10 Lost Treasures in America Waiting to be Found

10 Lost Treasures in America Waiting to be Found

Larry Holzwarth - May 12, 2018

10 Lost Treasures in America Waiting to be Found
The Declaration of Independence was used to encode the cipher describing the treasure. The others have yet to be solved. National Archives

The Thomas Beale Ciphers

Somewhere in Virginia’s Bedford County is a cache of riches which have been estimated to be worth more than $40 million dollars in today’s currency. Remaining hidden since the 1820s, the riches are described in a ciphered document which was decoded in the late 1870s. Two other ciphered documents are said to describe the location of the treasure and the heirs of the man who buried it in the 1820s. There have been those who describe the entire story as an elaborate hoax perpetrated in the 1880s, but others insist that the treasure exists and deciphering the first of the three documents will lead to its discovery.

According to the story, several Virginia adventurers journeyed to the Spanish provinces of the west and discovered gold and other valuables in a mine in what is now the state of Colorado. After eighteen months of work they sent the gold and silver back to Virginia in the hands of Thomas J. Beale, who hid the fortune somewhere in Bedford County near Montvale, an area dotted with caverns and underground springs. Beale encrypted the location in one document, a description of the treasure in a second, and the list of the owners and their heirs in the third. He left the documents in a locked box with the key with a Lynchburg innkeeper named Robert Moriss.

When Beale never returned Morriss, as instructed, opened the box and discovered the ciphers. Unable to solve them he gave the box to a friend who more than twenty years later was able to decode the second of the three documents, describing the treasure and from whence it came, but not the location where Beale had hidden the wealth. After failing to decipher the documents another friend published them and the story of the deciphered document, under the title The Beale Papers in 1885. This deciphered copy describes the wealth in terms of weight.
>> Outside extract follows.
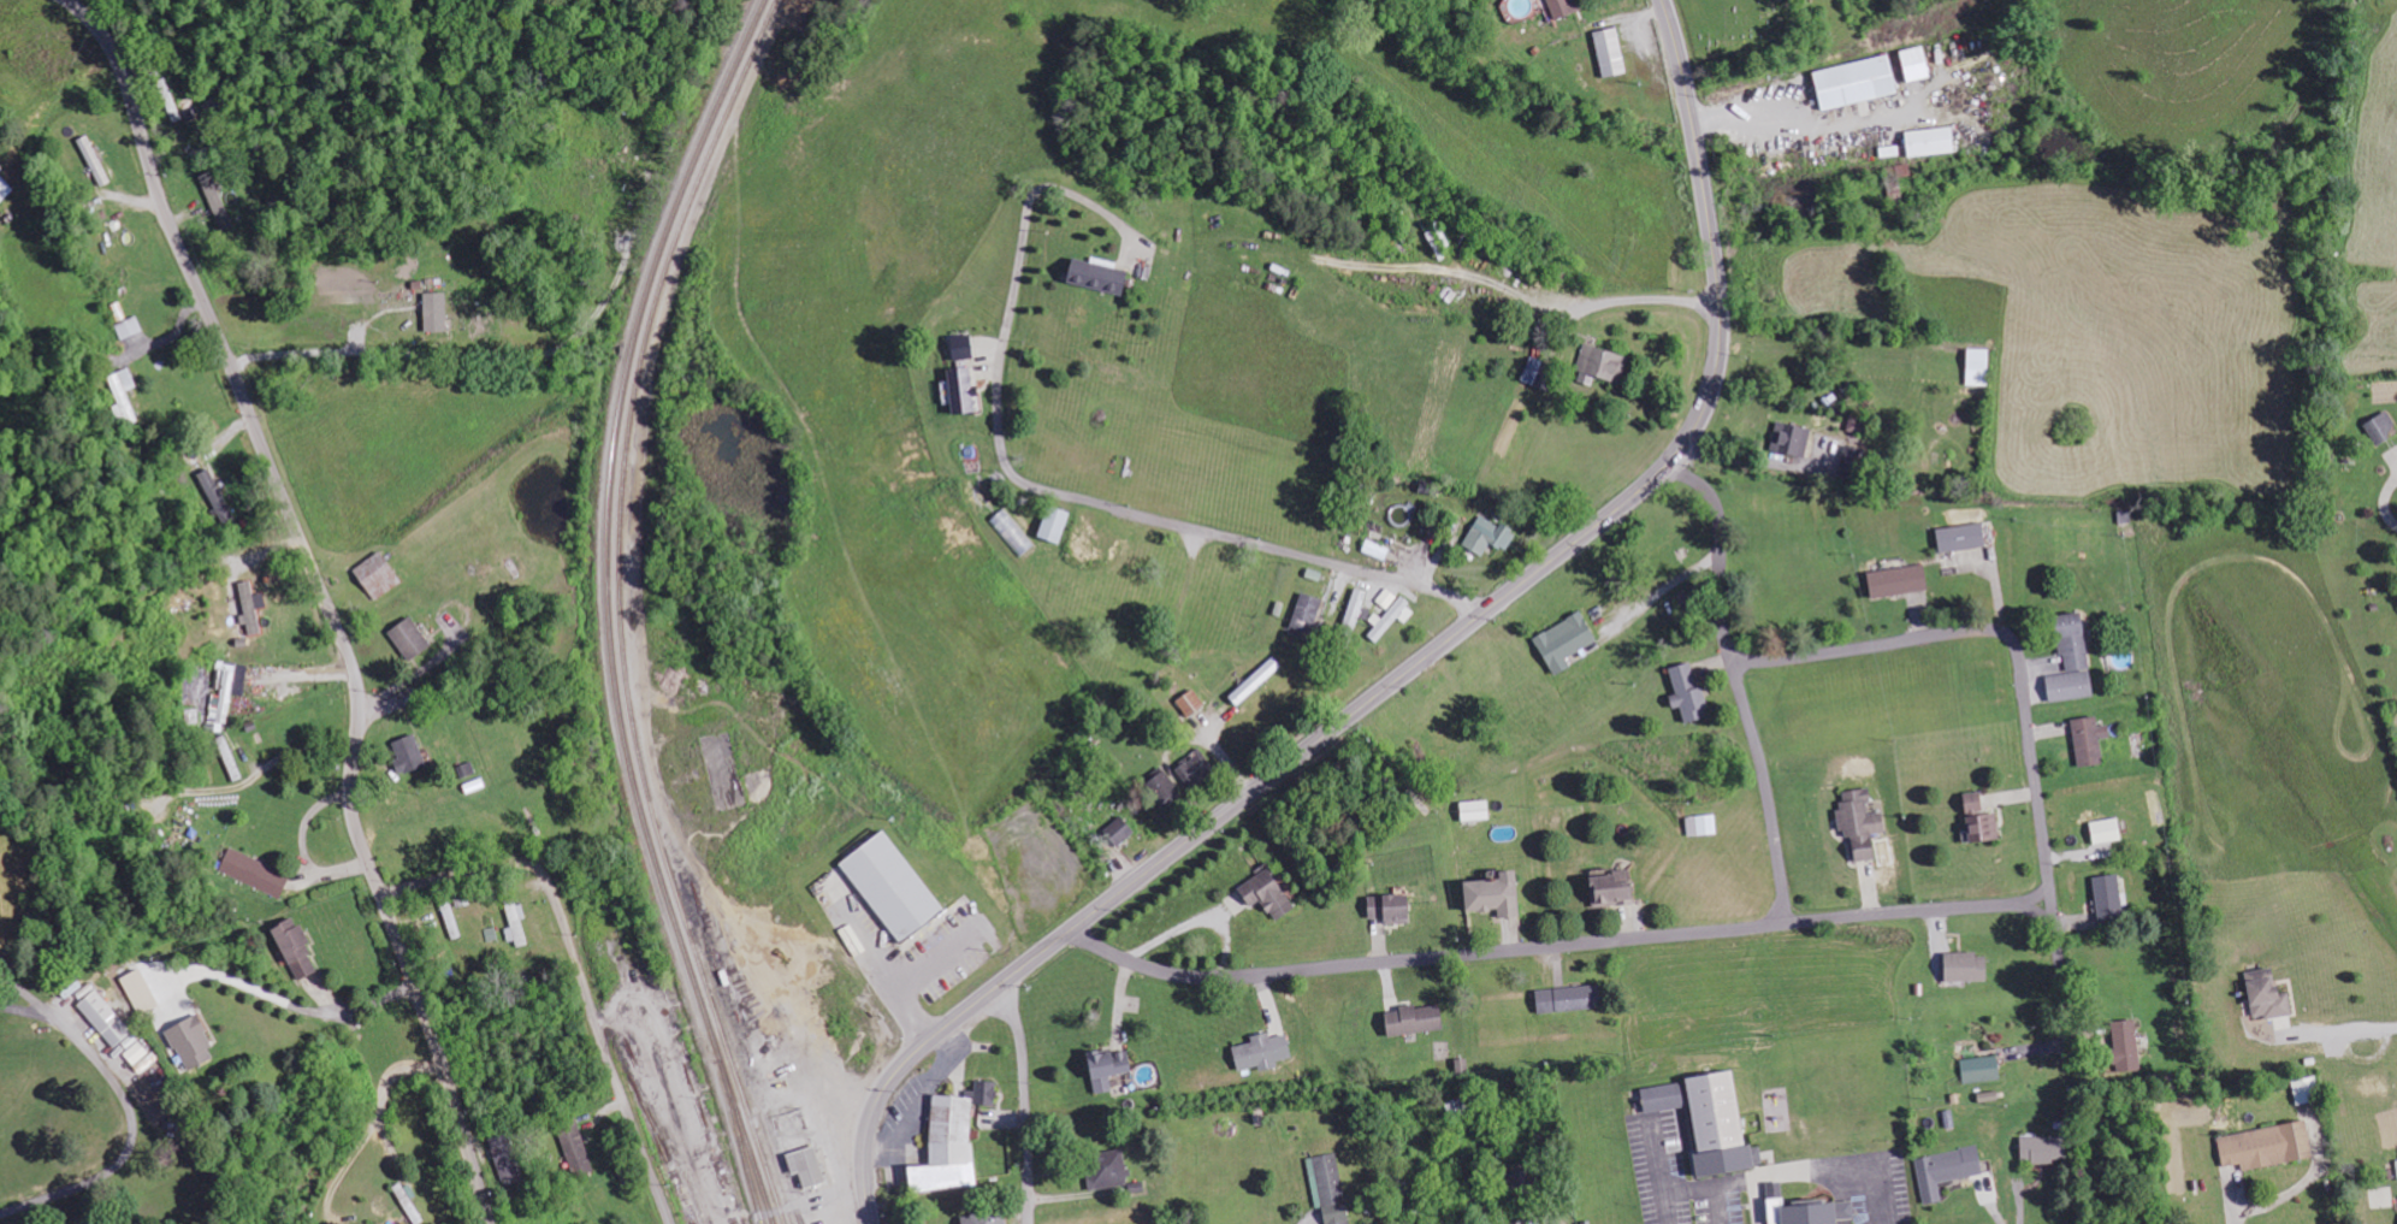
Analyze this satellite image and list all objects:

In the description of the fortune, it is established to consist of 2,921 pounds of gold and 5,100 pounds of silver, along with jewels which are not described in detail. The treasure was secured in “iron pots with iron covers” and buried in a vault six feet below the surface. Beale described the vault as being lined with stones, with a stone floor, with the iron pots were resting on the floor. The remainder of the document, which was deciphered using the text of the Declaration of Independence as the key, tells of the contents of the other two documents, including, “…the exact locality of the vault, so that no difficulty will be had in finding it.”

Since then the ciphered documents have been analyzed by cryptographers using supercomputers and other deciphering techniques, but to no avail. Neither the list of owners nor the cipher describing the location has been cracked. This has fed speculation that the entire story was a hoax generated to sell pamphlets in the 1880s, but there remains widespread interest in the Bedford Gold Vault. Skeptics argue that certain words used in other documents included with the ciphers were not in common use in English at the time they were allegedly written, they overlook that those same words were in use in the Spanish territories where the Virginians had mined the gold.